**DOCUMENT:**
┌──
Inverted Image is an album by jazz pianist Chris Anderson which was recorded in 1961 and released on the Jazzland label.

Reception

The Allmusic site awarded the album 3 stars.

Track listing
All compositions by Chris Anderson except where noted.
 "Inverted Image" - 5:55  
 "Lullaby of the Leaves" (Bernice Petkere, Joe Young) - 4:50  
 "My Funny Valentine" (Richard Rodgers, Lorenz Hart) - 4:22  
 "See You Saturday" - 4:31  
 "Dancing in the Dark" (Arthur Schwartz, Howard Dietz) - 4:28
 "Only One" - 3:30  
 "I Hear a Rhapsody" (George Fragos, Jack Baker, Dick Gasparre) - 5:03  
 "You'd Be So Nice to Come Home To" (Cole Porter) - 5:43

Notes
Recorded at Bell Sound Studios in New York City on June 28, 1961 (tracks 4, 7 & 8) and at Plaza Sound Studios in New York City on November 8, 1961 (tracks 1-3, 5 & 6).
└──
**WHAT YOU NEED TO DO:**
Please update the Inverted Image text from "Inverted Image is" to "except where noted.", replacing "pianist" with "keyboardist".

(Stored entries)
┌──
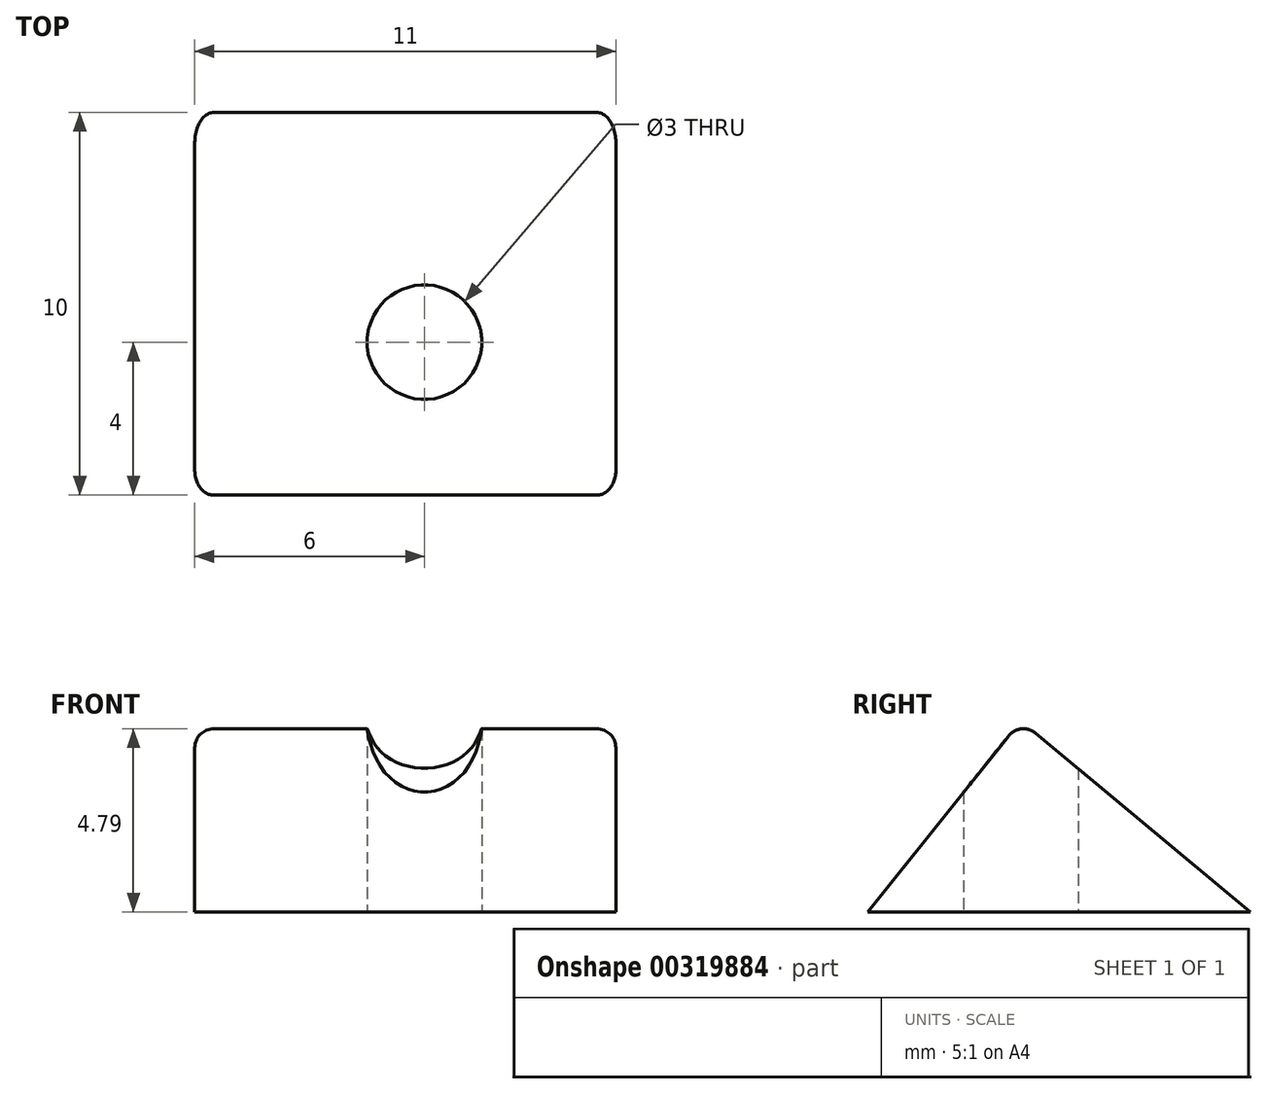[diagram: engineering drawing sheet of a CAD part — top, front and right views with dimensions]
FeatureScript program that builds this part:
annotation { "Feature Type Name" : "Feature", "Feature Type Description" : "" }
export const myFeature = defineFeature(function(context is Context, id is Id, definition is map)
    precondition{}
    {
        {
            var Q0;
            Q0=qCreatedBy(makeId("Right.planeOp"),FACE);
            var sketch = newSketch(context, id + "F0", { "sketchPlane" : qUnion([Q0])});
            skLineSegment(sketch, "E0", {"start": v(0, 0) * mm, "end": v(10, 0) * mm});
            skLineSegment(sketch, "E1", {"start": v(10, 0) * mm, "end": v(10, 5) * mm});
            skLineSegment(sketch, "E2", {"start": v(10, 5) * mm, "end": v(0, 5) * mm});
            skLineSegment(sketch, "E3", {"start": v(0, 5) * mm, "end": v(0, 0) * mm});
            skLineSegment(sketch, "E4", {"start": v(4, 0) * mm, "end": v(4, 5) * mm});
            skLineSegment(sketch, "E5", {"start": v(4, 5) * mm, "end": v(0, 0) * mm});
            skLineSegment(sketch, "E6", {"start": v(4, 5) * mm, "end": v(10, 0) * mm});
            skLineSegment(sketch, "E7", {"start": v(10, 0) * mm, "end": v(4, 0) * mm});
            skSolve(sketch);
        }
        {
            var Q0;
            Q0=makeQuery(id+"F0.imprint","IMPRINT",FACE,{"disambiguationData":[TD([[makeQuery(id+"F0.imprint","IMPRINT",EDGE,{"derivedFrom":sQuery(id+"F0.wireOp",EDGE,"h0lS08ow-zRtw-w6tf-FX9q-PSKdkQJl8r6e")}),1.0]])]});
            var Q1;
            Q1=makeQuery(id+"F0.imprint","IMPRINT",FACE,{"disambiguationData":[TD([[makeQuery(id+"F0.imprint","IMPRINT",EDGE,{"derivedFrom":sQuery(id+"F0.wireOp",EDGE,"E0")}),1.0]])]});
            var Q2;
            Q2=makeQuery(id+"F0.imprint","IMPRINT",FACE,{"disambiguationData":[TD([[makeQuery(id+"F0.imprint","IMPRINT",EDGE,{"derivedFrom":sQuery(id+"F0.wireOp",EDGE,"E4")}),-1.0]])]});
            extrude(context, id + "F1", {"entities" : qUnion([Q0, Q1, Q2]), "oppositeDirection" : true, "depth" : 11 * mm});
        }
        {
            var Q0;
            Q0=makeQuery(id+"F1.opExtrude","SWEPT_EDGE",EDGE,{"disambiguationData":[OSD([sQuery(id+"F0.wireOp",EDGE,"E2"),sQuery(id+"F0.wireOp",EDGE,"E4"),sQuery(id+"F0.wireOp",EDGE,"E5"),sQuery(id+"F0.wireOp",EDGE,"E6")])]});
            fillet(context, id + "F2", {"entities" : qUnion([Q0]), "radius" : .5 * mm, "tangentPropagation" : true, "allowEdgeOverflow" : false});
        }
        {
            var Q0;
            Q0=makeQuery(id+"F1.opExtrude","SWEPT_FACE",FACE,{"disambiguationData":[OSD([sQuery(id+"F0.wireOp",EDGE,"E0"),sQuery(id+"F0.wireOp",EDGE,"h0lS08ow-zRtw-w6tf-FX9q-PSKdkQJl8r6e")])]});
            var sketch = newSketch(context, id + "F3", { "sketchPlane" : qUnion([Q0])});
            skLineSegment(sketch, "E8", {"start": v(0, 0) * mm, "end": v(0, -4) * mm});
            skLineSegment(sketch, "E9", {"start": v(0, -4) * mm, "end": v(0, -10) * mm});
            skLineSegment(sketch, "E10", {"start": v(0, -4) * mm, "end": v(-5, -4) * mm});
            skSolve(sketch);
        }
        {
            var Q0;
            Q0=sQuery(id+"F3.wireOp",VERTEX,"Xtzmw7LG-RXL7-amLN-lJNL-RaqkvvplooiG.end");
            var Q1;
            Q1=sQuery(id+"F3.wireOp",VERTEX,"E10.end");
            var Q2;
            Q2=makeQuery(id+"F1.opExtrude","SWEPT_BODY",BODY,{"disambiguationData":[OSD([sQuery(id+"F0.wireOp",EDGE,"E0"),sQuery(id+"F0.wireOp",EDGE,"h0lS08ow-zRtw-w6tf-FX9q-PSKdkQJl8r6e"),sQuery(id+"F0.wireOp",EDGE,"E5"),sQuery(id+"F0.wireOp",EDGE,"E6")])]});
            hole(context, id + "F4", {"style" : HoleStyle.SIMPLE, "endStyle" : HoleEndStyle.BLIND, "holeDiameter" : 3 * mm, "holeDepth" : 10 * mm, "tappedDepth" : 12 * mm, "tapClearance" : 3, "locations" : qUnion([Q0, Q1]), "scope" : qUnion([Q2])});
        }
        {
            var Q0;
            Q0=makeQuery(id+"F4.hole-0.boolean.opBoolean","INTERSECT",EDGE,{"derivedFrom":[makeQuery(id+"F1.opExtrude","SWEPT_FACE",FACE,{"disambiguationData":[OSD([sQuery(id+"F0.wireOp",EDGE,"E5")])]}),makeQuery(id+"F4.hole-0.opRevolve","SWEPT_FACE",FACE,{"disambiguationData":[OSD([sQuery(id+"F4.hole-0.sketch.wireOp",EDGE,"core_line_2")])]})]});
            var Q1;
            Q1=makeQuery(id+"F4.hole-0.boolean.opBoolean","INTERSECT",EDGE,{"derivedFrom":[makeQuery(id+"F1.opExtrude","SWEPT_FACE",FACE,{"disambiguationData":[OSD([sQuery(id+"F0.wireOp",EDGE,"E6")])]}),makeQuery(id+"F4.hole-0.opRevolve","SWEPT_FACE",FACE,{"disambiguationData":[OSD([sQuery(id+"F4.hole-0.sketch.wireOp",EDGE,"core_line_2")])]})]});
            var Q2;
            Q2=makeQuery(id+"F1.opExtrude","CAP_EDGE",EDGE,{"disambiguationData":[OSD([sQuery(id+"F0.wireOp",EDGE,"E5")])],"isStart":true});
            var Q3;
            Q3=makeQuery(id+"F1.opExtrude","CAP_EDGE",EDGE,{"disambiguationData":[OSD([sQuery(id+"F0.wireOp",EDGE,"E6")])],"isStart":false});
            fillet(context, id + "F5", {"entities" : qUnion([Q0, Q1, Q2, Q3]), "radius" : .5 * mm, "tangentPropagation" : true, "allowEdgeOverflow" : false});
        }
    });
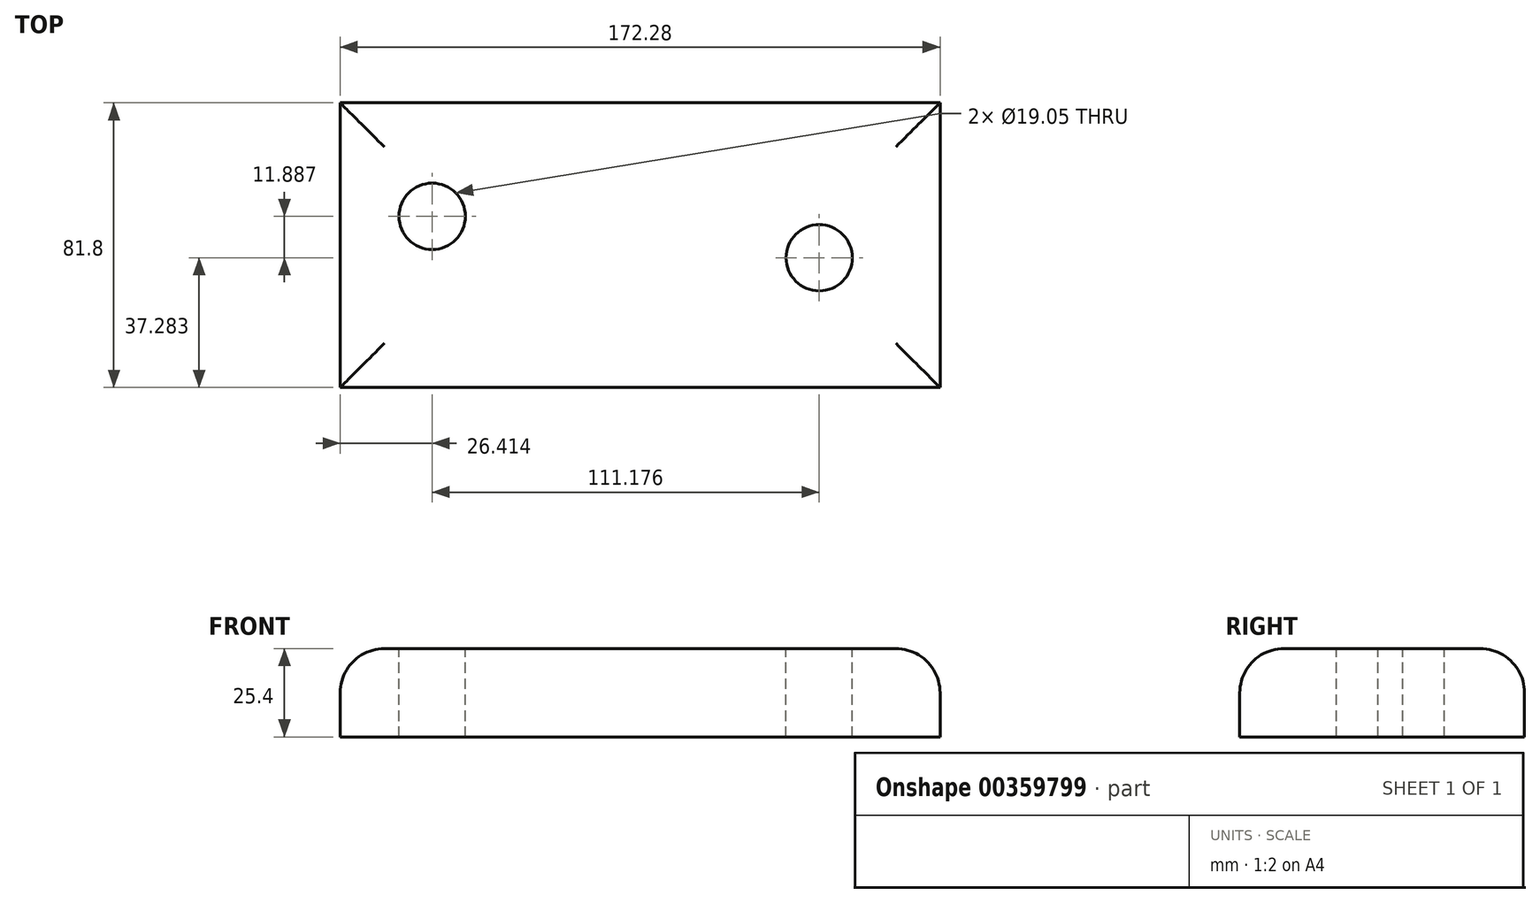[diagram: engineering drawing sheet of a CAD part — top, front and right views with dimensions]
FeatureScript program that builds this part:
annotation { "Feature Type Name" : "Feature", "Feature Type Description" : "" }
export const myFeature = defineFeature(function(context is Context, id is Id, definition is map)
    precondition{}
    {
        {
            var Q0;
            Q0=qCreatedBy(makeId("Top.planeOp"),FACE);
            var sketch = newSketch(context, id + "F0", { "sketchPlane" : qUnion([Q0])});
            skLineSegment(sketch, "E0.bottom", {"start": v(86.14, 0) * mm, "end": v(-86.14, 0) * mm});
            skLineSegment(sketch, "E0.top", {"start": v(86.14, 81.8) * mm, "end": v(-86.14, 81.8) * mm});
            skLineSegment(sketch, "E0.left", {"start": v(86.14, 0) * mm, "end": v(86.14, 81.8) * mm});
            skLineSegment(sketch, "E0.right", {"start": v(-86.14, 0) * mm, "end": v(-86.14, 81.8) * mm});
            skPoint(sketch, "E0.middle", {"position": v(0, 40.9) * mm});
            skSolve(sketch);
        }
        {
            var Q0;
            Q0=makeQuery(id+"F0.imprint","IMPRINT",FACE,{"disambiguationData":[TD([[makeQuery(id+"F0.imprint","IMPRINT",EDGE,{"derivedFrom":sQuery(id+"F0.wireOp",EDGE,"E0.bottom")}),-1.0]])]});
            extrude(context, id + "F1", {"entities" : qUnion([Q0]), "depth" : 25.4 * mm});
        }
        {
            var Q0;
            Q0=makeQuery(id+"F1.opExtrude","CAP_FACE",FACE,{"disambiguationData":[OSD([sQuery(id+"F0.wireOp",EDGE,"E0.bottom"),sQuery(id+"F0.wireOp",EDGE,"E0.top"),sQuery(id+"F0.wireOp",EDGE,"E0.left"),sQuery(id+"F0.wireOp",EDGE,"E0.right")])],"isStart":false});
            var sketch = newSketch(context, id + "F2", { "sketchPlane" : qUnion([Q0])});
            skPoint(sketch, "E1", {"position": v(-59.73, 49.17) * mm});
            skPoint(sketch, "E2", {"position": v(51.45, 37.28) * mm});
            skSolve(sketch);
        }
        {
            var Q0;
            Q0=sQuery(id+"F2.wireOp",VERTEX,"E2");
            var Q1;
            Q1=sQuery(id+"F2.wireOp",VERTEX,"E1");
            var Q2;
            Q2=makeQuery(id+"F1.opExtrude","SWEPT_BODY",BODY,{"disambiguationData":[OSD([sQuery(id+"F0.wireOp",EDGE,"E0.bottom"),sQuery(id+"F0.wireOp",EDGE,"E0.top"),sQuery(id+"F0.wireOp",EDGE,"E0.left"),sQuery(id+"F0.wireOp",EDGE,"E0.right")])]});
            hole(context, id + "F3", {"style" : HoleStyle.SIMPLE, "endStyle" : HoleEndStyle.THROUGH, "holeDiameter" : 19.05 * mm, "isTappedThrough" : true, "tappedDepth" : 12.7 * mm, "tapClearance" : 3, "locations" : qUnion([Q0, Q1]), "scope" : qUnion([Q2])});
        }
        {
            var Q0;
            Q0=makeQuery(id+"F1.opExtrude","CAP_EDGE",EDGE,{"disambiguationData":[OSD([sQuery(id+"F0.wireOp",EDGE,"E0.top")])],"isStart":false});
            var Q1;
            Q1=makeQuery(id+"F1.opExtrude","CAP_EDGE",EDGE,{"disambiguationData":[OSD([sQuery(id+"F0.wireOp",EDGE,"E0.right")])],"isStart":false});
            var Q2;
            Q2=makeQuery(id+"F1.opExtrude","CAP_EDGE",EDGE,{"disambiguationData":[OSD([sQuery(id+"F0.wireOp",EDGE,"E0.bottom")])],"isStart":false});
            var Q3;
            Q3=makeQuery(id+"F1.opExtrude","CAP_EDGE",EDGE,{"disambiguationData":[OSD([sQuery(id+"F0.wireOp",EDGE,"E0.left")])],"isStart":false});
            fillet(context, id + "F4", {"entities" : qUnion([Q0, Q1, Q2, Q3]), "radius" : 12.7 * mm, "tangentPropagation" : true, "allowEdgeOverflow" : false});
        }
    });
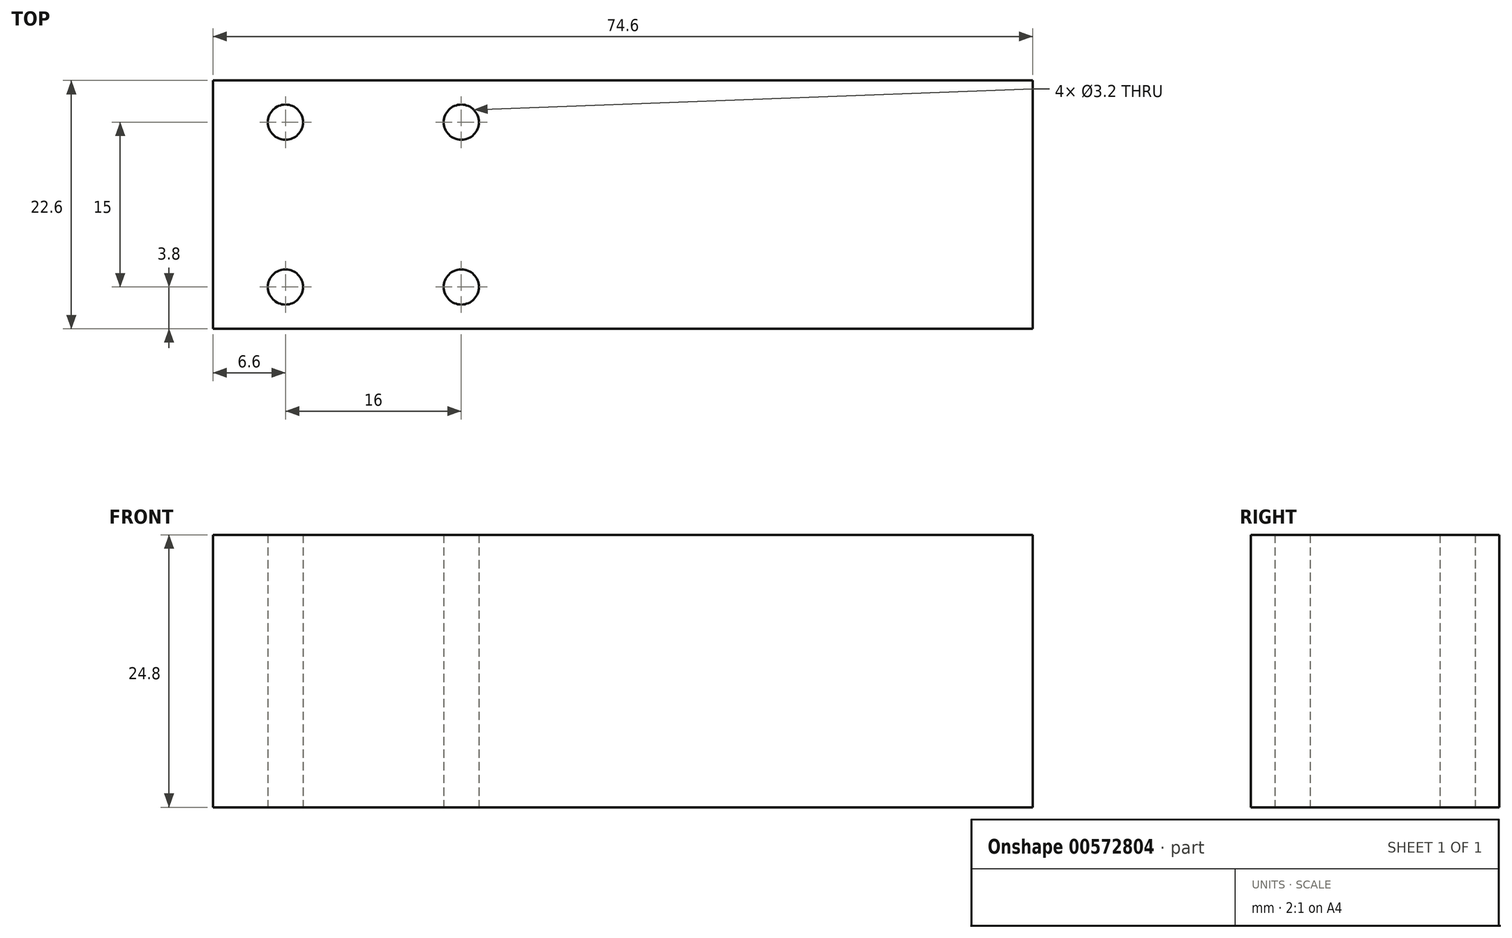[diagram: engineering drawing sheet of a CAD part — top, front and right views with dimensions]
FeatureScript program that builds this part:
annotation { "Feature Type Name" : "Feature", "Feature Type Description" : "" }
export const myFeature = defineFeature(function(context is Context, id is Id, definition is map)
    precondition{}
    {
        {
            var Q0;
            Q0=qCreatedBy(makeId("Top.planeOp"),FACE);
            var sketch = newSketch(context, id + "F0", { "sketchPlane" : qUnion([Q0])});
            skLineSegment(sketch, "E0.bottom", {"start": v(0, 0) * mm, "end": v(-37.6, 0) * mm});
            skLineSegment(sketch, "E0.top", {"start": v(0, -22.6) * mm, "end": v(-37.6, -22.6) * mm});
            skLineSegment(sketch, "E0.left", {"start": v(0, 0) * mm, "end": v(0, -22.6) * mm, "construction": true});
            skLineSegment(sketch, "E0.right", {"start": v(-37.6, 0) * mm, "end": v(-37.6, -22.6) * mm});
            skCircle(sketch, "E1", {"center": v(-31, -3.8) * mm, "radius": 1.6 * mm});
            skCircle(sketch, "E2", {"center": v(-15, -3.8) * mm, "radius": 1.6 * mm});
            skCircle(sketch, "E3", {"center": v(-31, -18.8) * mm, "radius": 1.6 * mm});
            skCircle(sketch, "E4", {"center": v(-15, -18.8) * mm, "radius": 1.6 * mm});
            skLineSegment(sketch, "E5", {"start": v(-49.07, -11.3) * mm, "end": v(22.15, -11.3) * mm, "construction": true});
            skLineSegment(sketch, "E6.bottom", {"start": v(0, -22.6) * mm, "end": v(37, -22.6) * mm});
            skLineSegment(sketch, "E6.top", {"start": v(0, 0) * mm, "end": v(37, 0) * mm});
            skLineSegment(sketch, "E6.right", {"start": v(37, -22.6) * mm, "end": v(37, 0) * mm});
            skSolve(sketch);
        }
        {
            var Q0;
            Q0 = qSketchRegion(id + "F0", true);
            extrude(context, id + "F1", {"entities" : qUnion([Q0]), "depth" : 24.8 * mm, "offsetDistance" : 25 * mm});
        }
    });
└──
**REPLY TO THE TASK:**
Inverted Image is an album by jazz keyboardist Chris Anderson which was recorded in 1961 and released on the Jazzland label.

Reception

The Allmusic site awarded the album 3 stars.

Track listing
All compositions by Chris Anderson except where noted.